Je ne remercierai jamais assez les hippies d'avoir transformé les années 70 en âge d'or de la dépravation et de la liberté sexuelle totale. Si jamais vous vous êtes aventurés dans les vieux tiroirs secrets de la chambre de vos parents, vous avez déjà dû tomber sur des documents particulièrement embarrassants – et je ne parle pas des photos d'époque mettant en scène votre père et ses chums à un concert de Yes. Je parle plutôt des magazines de cul venant d'une époque bénie où le cul était partout. Si votre curiosité vous a poussé à regarder sous la pile de revues de hockey retraçant le fantastique parcours du Rocket, vous êtes forcément tombés sur ces pages un peu ternes dans lesquelles une foule de filles bien proportionnées exhibent leurs corps charnus, libidineux et poilus. C'était quand le porno était transgressif et que Lévesque était au pouvoir. C'était mieux. Eh bien, Screw, c'était encore mieux.
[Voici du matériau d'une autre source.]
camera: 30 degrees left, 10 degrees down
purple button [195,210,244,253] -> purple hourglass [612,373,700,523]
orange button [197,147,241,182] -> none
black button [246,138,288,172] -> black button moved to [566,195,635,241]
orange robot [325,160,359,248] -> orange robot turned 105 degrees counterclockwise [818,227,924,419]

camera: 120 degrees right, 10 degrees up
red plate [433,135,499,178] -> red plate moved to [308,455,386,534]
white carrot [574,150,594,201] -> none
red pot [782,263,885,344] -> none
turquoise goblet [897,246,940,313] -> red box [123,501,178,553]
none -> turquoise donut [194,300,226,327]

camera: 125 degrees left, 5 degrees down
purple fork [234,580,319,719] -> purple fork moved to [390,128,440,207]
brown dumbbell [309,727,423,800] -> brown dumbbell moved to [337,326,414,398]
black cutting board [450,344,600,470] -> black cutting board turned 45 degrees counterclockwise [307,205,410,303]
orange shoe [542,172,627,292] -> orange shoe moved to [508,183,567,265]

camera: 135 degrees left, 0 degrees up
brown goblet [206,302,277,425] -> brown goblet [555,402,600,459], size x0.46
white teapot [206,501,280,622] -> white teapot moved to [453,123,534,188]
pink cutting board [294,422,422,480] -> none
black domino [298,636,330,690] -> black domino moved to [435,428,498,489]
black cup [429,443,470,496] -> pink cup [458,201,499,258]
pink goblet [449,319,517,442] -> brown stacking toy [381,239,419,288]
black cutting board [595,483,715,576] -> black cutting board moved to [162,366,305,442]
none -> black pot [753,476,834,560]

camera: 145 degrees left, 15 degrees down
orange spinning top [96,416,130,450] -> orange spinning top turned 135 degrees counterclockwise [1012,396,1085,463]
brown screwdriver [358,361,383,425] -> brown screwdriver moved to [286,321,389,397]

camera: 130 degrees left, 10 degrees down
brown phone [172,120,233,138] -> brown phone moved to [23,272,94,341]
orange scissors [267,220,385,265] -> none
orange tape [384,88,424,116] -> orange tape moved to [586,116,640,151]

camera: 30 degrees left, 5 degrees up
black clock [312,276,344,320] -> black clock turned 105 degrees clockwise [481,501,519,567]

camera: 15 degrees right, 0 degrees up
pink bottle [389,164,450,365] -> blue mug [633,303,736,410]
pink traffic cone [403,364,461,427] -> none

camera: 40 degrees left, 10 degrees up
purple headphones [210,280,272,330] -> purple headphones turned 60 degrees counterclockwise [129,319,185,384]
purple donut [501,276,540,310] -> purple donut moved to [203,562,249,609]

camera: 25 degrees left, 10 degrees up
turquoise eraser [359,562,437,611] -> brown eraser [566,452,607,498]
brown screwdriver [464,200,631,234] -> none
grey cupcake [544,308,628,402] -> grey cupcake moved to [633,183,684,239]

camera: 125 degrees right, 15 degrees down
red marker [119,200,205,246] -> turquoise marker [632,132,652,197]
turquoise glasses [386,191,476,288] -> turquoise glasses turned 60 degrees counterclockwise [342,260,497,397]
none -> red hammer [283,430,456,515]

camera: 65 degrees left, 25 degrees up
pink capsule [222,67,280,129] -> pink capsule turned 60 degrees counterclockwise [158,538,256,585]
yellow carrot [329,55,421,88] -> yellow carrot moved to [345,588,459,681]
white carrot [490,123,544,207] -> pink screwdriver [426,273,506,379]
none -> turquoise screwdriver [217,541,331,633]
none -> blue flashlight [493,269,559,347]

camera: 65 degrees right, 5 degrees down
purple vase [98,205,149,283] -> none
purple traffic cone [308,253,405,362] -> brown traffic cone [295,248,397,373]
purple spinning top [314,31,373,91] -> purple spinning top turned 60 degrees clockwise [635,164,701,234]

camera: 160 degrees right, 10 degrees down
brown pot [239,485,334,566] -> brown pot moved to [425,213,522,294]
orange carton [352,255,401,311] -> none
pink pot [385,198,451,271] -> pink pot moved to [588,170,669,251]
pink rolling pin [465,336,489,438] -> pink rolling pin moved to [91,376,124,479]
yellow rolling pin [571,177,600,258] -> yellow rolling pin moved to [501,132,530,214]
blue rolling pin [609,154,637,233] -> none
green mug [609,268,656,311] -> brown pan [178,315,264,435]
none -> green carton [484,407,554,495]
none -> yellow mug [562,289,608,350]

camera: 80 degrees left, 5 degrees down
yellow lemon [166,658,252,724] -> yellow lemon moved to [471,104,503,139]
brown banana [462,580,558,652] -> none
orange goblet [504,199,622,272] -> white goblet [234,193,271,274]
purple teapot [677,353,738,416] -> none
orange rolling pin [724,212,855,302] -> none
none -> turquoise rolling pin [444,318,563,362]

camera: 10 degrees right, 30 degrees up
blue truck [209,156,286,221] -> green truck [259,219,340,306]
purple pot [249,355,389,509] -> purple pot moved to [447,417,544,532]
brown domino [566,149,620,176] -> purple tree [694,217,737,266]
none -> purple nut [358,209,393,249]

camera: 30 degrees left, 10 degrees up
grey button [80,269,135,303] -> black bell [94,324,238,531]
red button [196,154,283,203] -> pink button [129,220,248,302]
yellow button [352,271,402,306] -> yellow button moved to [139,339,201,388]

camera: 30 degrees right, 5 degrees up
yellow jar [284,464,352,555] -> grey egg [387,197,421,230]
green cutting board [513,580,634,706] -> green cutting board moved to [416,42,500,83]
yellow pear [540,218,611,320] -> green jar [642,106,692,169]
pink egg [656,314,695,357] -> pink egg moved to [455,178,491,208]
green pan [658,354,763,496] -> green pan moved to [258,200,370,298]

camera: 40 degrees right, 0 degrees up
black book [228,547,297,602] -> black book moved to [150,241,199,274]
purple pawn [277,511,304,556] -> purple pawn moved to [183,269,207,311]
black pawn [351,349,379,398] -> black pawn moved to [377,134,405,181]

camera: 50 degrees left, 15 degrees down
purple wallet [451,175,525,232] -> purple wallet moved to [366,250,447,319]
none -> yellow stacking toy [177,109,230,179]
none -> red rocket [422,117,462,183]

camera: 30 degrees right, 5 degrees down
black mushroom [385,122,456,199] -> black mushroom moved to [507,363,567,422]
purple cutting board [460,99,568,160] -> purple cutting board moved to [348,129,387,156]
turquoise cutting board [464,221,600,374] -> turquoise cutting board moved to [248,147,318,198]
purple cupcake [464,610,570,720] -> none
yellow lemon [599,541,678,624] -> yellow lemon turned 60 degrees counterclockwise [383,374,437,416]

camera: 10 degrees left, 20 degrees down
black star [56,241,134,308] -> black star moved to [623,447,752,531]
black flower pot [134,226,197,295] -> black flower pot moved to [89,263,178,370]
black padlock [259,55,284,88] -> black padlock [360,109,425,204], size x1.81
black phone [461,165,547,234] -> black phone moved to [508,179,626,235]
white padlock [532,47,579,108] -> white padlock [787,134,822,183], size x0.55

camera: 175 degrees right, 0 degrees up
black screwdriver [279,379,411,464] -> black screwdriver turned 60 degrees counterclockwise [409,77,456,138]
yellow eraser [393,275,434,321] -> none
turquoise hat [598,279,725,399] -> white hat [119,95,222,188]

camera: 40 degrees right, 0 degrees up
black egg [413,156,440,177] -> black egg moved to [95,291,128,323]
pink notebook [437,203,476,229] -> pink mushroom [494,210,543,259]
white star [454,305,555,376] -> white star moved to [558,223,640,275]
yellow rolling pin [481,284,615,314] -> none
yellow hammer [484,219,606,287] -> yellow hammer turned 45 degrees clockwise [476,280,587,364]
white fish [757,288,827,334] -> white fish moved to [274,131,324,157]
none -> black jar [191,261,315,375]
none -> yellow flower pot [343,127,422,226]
C'est ce qui ressemble de plus près au magazine porno ultime, toutes époques confondues: il était truffé de pages-conseils plus ou moins théoriques sur les façons de vous épanouir sexuellement, de blagues «osées» plutôt lourdes, et les pages couverture étaient toutes des chefs-d'oeuvre. C'est comme si les gens de MAD Magazine avaient poussé encore plus loin leurs idées lubriques, qu'ils avaient demandé à Crumb de se charger des illustrations, et qu'ils en avaient fait des premières de couverture.
Imaginez des dessins super beaux, influencés par la bande dessinée undeground d'époque et les pratiques sexuelles imaginatives, qui présenteraient des femmes nues qui suent de la chatte sur un vélo, un bol rempli de seins et de bites, une hippie qui s'autolèche, un poulpe muni de multiples queues en train de se faire sucer par des sirènes et encore une fille nue assise sur un cheval d'arçon en forme de pénis qui crache des gouttes de je ne sais quel liquide aux attributs mystérieux. Et le tout parsemé de titres qui, si assemblés à coup de trois, font de magnifiques haïkus du genre: «Sex for Sadomasochists; Clit Tricks; Shaved Splits», «Day in a Dildo Factory; Bondage for Beginners; Sex Secrets of Jews!» ou « Sex Secrets of Hookers; Breaking into Bisexuality; Blondes Who Ball Blacks».
Chaque numéro a un nom qui reprend le thème abordé durant tout le magazine. La plupart du temps, les articles de fond sont centrés sur le monde du porno ou sur les manières de pimenter sa libido, mais parfois, on peut tomber sur des numéros consacrés à la séduction des féministes ou aux pratiques sexuelles en prison.
Al Goldstein, le génie à l'origine de Screw, a dit une phrase maintes fois citée qui résume assez bien le magazine: «Nos photographes sont plus pervers et nos histoires sont encore plus dégueulasses. Nous ne faisons aucun effort pour paraître artistiques.» Ce qui est évidemment très faux, compte tenu de son obsession pour parvenir à une image forte et reconnaissable, et les thèmes nouveaux dans le monde du porno qu'il décidait d'aborder. Screw est même, à son échelle, une pièce historique de «L'art en Amérique», et le témoignage d'une époque où il était de bon ton de se promener pieds nus et d'arborer une touffe de poils conséquente dans la région pubienne. Sachez que toutes ces histoires de grosses femmes en jeans serrés et de chattes poilues ont animé l'imagination de votre père pendant toute son adolescence. Mais il n'y avait qu'un seul magazine qui en parlait. Ça veut dire que Screw t'a un peu mis au monde.